With Ugandans having endured more than 75 days of lockdown, the government needs to take more robust measures to pacify the fears and lessen the miseries of wananchi. After the 16th address to the nation, it is no longer enough for the President to say as long as he has the ammunitions, we can fight for as long as Covid-19 poses danger to the country.

Neither is it enough for the President to only say: “There is no panic. We’re testing them [cases]; that is how we discover them. We then follow their contacts thus the additional cases – zero deaths.”

The zero deaths from Covid-19, are occasioning deaths elsewhere from lockdown. The rattling fact is that Ugandans are panicking. The country is counting 457 cases, with Gulu Regional Referral Hospital, planned to host 10 cases of Covid-19, now overwhelmed with more than 67 cases.

Nearby, Lira with 21 Covid-19 cases, has fewer and stressed medics, depressed by registering first cases of health workers infection by Covid-19.

Even more worrying are cases such as of a woman, 72, deep in Unyama on the outskirts of Gulu Town. The old woman contracted the virus from a son who visited from Elegu, on the Uganda-South Sudan border. Just how many more of such cases are we not counting, and are spreading, deep in our rural villages?

Given the wide presence of the coronavirus in South Sudan and Uganda’s long borderline; from West Nile through Acholi to Karamoja, the border residents are right to cry out and call the situation grim.

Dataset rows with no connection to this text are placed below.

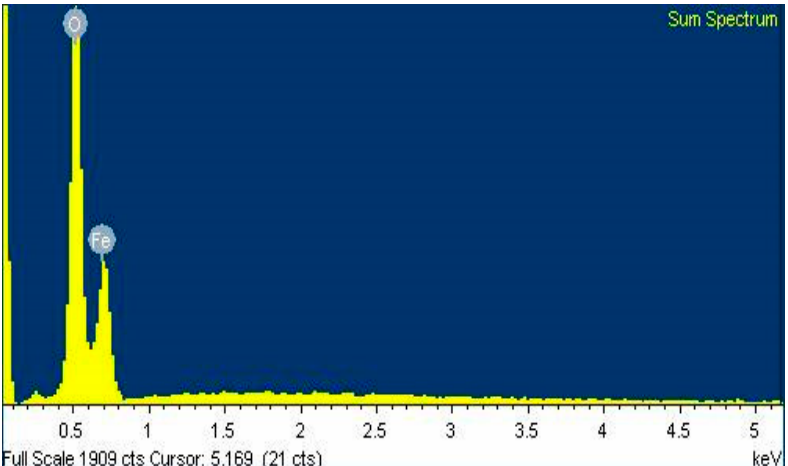
Figure 6. Energy dispersive X-ray spectroscopy (EDX) analysis spectra for Fe 3 O 4 nanoparticles .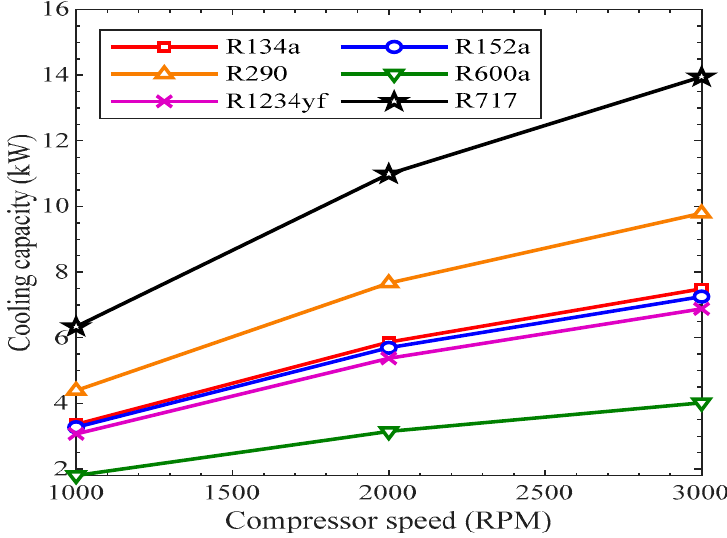
Figure 11. Cooling capacity vs. compressor speed for various refrigerants .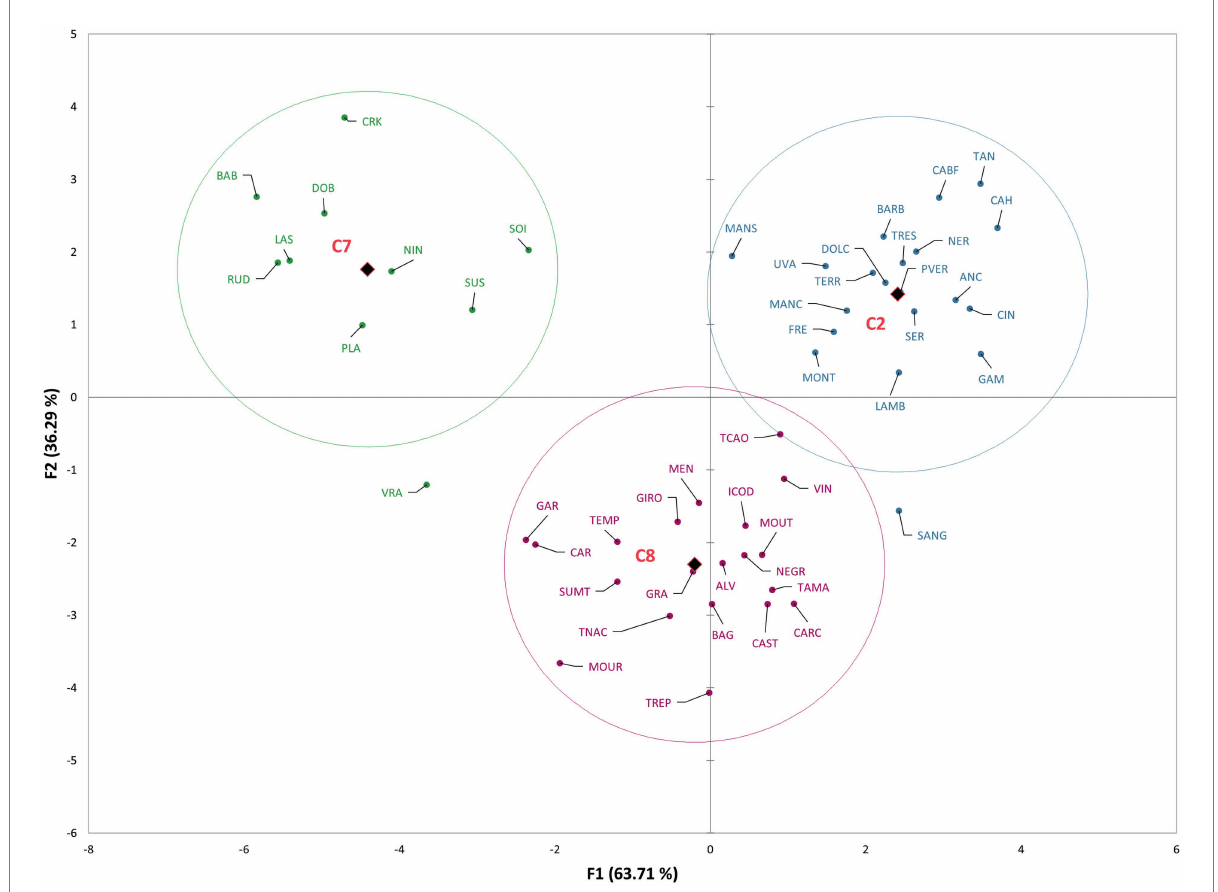
FIGURE 3 The scatter plot of discriminant analysis representing cultivars from different GEN-GEO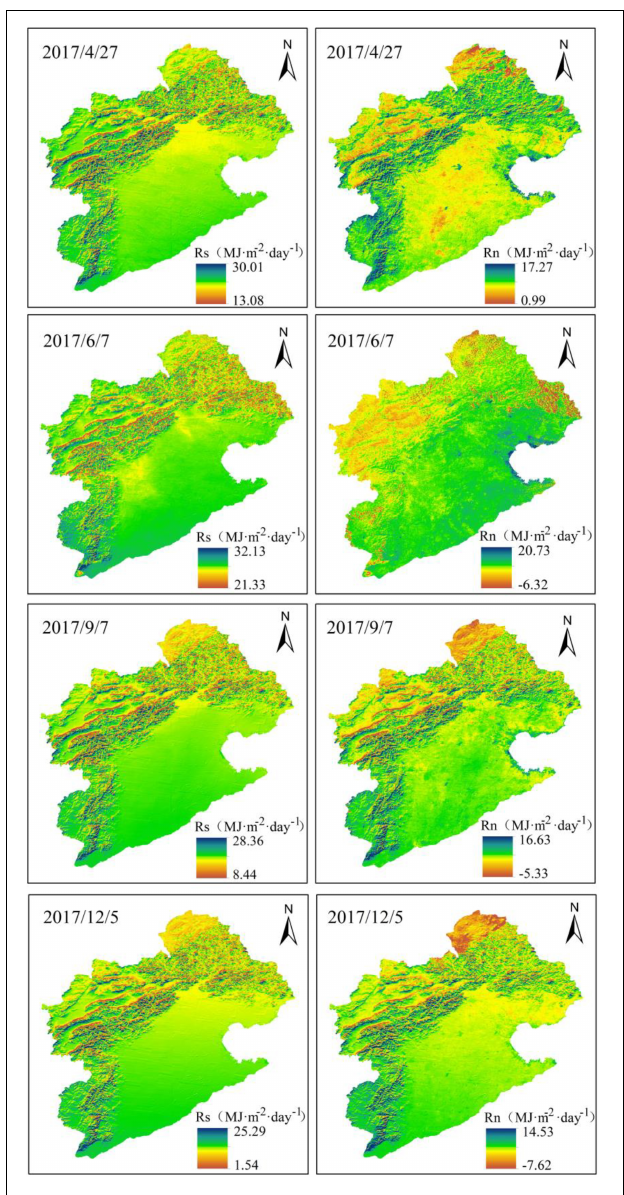
FIGURE 9 | Spatial heterogeneity of the daily solar incident radiation (Rs) and the surface net radiation (Rn) in Haihe River Basin.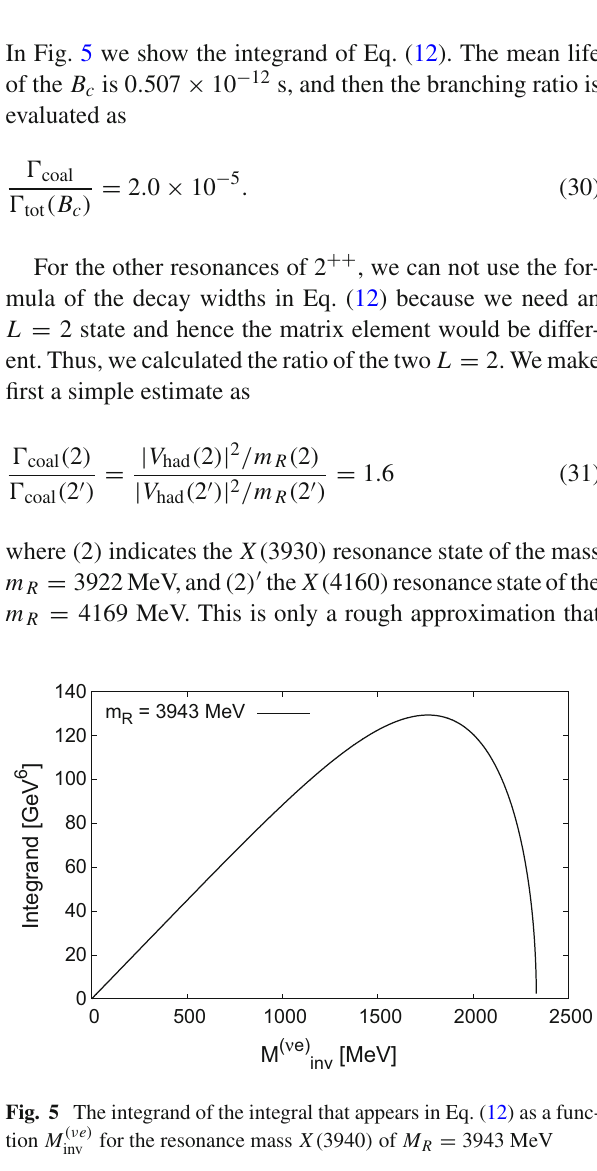
does not take into account the different masses and phase space, nor the L = 2 character of the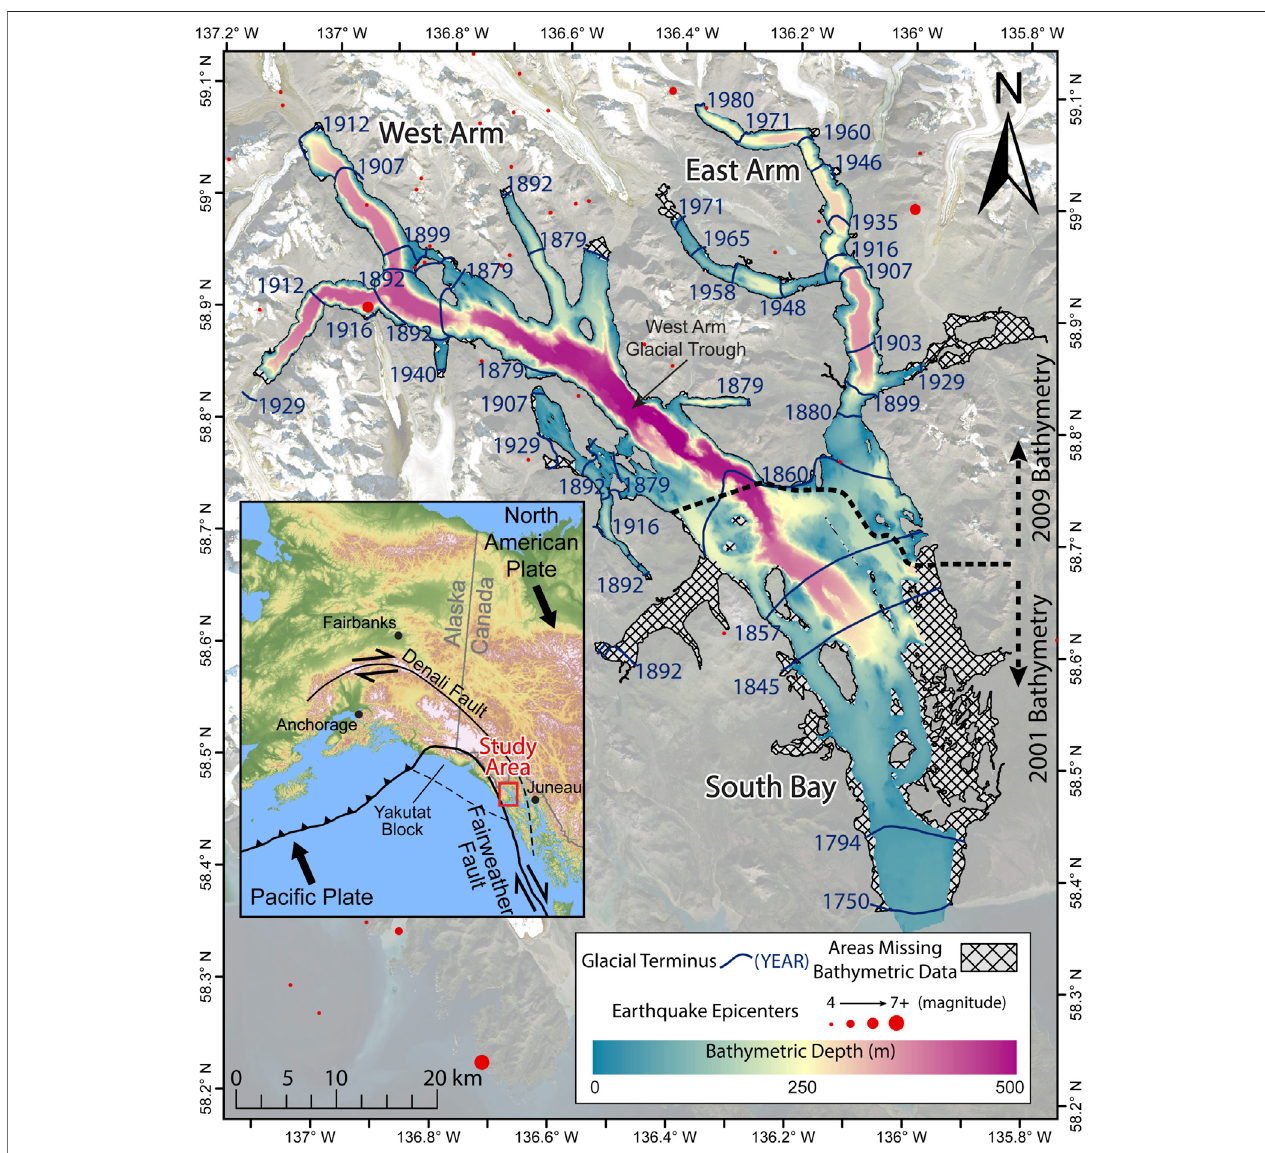
FIGURE 1 | Overview map of Glacier Bay and surrounding area. Bathymetry is sourced from two multi-beam sonar data collections in 2009 and 2001 for the northern and southern portions, respectively (NOAA and USGS). Earthquakes magnitude 4 and above are plotted at their epicenters for the period of 1899 – 2009 (compiled from https://earthquake.usgs.gov/earthquakes/search/). Glacial extent locations since the Little Ice Age are shown with their labeled years and are compiled from Powell (1980) and re fi ned using other original sources (see Materials and Methods ). For visual clarity, not all extents are shown on this map. Background imagery is from 2018 Landsat data. Inset map shows regional tectonic setting and geographic overview.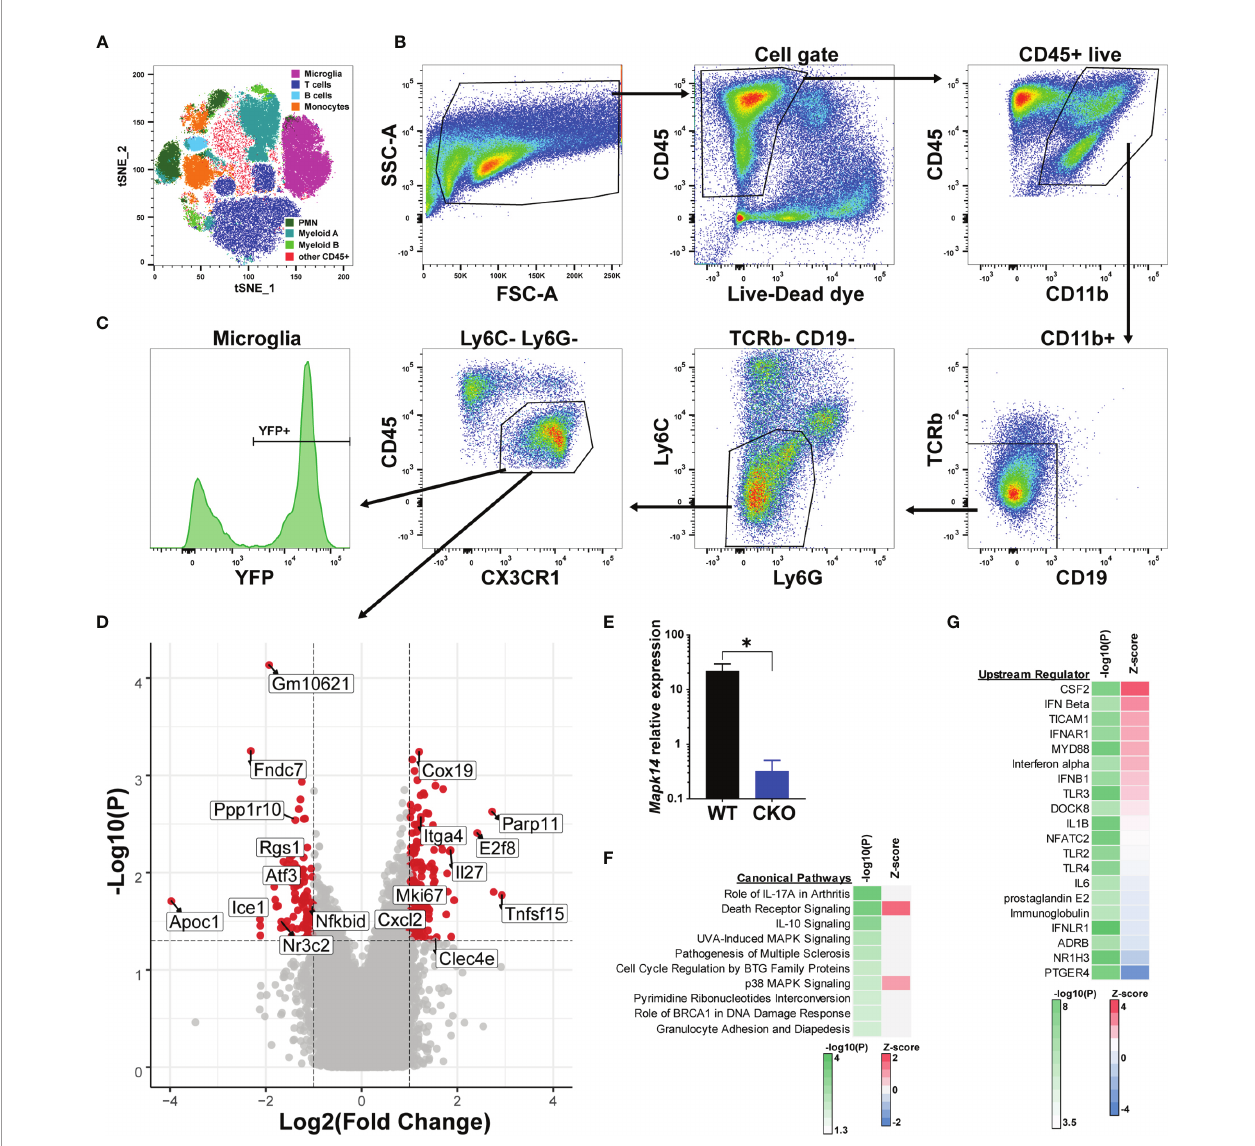
FIGURE 4 | Bulk transcriptional pro fi ling reveals p38 a -dependent gene signatures in microglia. Male p38 a CKO Cx3cr1-ER (CKO; n=4) and WT control (n=6) mice were treated with tamoxifen for 4 days, followed by a 4 week rest period, at which point EAE was induced. On day 21 post-EAE induction, mononuclear cells were isolated from the brain and spinal cord by Percoll gradient, followed by FACS analysis and isolation of microglia, followed by RNA isolation and microarray analysis (see Materials and Methods). (A) FlowJo-based tSNE analysis of FACS data demonstrating the major cell populations identi fi ed by FACS. (B) Representative gating scheme and FACS data for microglia isolation. (C) Reporter YFP expression in microglia. (D) Volcano plot demonstrating differential gene expression in CKO vs . WT microglia, passing the threshold of |FoldChange|>2 and P<0.05. Select genes are annotated. Positive fold change indicates higher expression in CKO. (E) qRT-PCR analysis of Mapk14 (p38 a ) mRNA expression in sorted WT and CKO microglia, normalized by B2m house-keeping gene expression (*10000). (F, G) Genes differentially expressed in CKO vs . WT were subjected to bioinformatic analysis using Ingenuity software (see Materials and Methods). Top 10 canonical pathways, as identi fi ed by P-value of enrichment are shown in (F) , with Z-score indicating enhanced predicted activity in CKO. Top 20 predicted upstream regulator nodes, as identi fi ed by absolute Z score are shown in (G)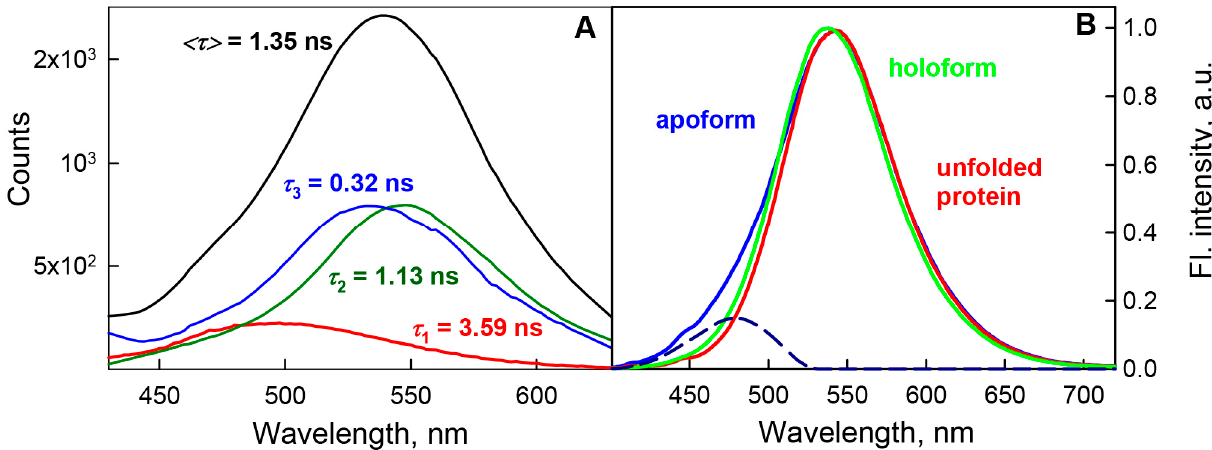
Figure 4. Decomposition of the fluorescence spectrum of BADAN linked to the GGBP/H152C apoform. Panel ( A ) Decay- associated spectrum of BADAN linked to GGBP/H152C apoform after global analysis of 100 dye decay curves recorded from 430 to 630 nm with step 2 nm. Colors indicate spectra associated with the particular decay time. Excitation wavelength was 372 nm. Panel ( B ) Decomposition of the fluorescence spectrum of BADAN linked to the GGBP/H152C apoform into components based on the analysis of the characteristics of the dye attached to various structural states of GGBP/H152C. The fluorescence spectra of BADAN attached to GGBP/H152C in the apoform, the holoform, and the unfolded state are shown in blue, green, and red solid curves, respectively. The spectra are normalized to the fluorescence intensity at their maximum. The short-wavelength component of BADAN fluorescence obtained by subtracting the fluorescence spectrum of the dye attached to denatured GGBP/H152C from the spectrum of the dye attached to the native apoprotein is shown by the blue dashed curve. Excitation wavelength was 387 nm.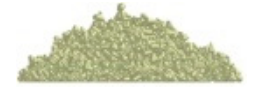
Figure 12. Measured AoR 38.65° Figure 13. Simulation result 38.54°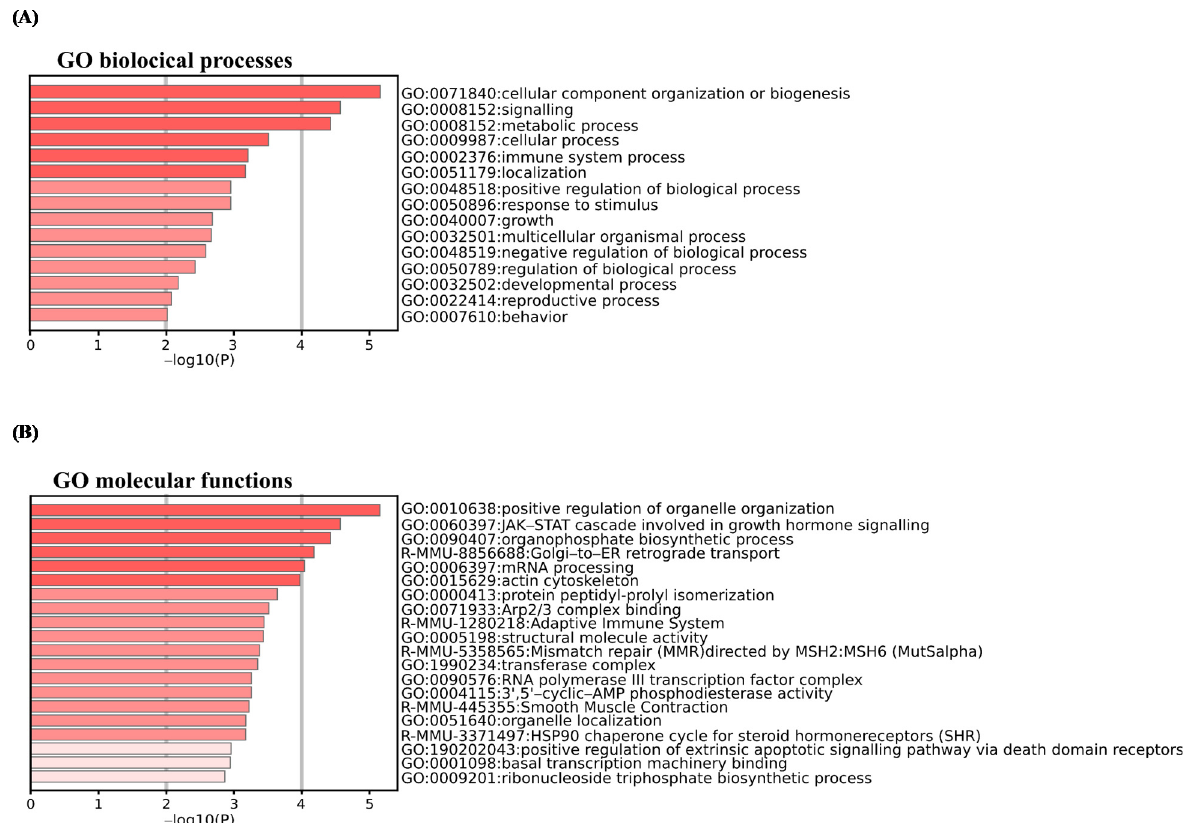
Figure 3. Pathway and process enrichment analysis using Metascape database for DEPs. Enriched pathways and processes were identified using Metascape database (http://metascape.org, (accessed on 7 July 2021)) for all DEPs from ANOVA test and with Kyoto Encyclopedia of Genes and Genomes (KEGG) pathways, Gene Ontology (GO) biological processes, GO cellular component, GO molecular function, Reactome Gene Sets, and CORUM as ontology sources. Top enrichment biological processes ( A ) and molecular functions ( B ) term clusters, colored by − log 10 ( p -value). Threshold: 0.3 kappa score; similarity score > 0.3. The darker the color is, the more significant the term. Significant terms were then hierarchically clustered into a tree based on kappa—statistical similarities among membership similarities. Then, the 0.3 kappa score was applied as the threshold to cast the tree into term clusters. More specifically, the most statistically significant term within a cluster was selected for cluster annotation. The first 20 significant most representative term clusters are shown.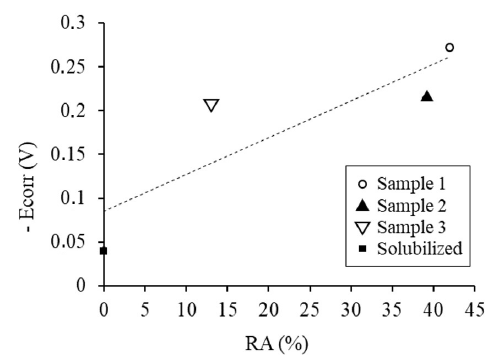
Figure 7. Effect of the area reduction on the corrosion potential of superaustenitic stainless steel in 3.5% NaCl solution.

What Ugandans want from government, which is mandated to secure their lives and wellbeing, is to quickly reset their lives to normal or make them adapt to live with Covid-19. But as things are, survival for many Ugandans is increasingly becoming intolerable.

Millions of youth in the boda boda businesses, plus taxi and bus operators and dependents, are financially distressed. From tomorrow, public transport fares will be raised and Ugandans will have to fork out double the fares they paid before Covid-19.

These hiked up charges will become unaffordable for many Ugandans, emerging from nearly three months of no earnings and heavy spending. Majority of Ugandans have accumulated unpaid utility bills, including for water and electricity.

What the wananchi demand of the President and team is to go beyond tranquillising citizens. They want to see border-crossing as hotbeds of spread of Covid-19 put under lockdown and mass testing undertaken and soaring cases of Covid-19 brought down. Citizens locked out of vulnerable, but critical service economy such as bars, salons and nightclubs want freedom to operate, earn money and be able to put food on the table.